Please copy out every line of text in the material below exactly, leaving out the pictures.
(AVAILABLE RECORDS Opens)
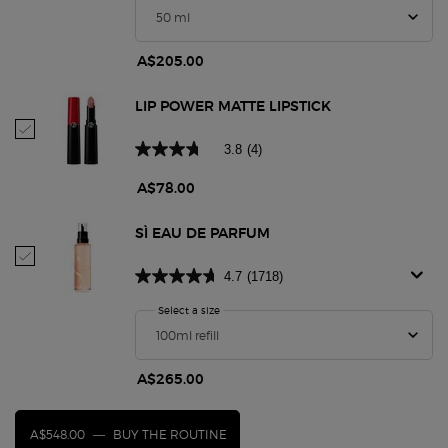
A$205.00
LIP POWER MATTE LIPSTICK
Select Lip Power Matte Lipstick
3.8
(4)
A$78.00
SÌ EAU DE PARFUM
Select Sì Eau De Parfum
4.7
(1718)
Select a size
for Sì Eau De Parfum
A$265.00
A$548.00
―
BUY THE ROUTINE
SÌ EAU DE PARFUM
(AVAILABLE RECORDS Closes)
ANSWER SPACE:
A$205.00
LIP POWER MATTE LIPSTICK
Select Lip Power Matte Lipstick
3.8
(4)
A$78.00
SÌ EAU DE PARFUM
Select Sì Eau De Parfum
4.7
(1718)
Select a size
for Sì Eau De Parfum
A$265.00
A$548.00
―
BUY THE ROUTINE
SÌ EAU DE PARFUM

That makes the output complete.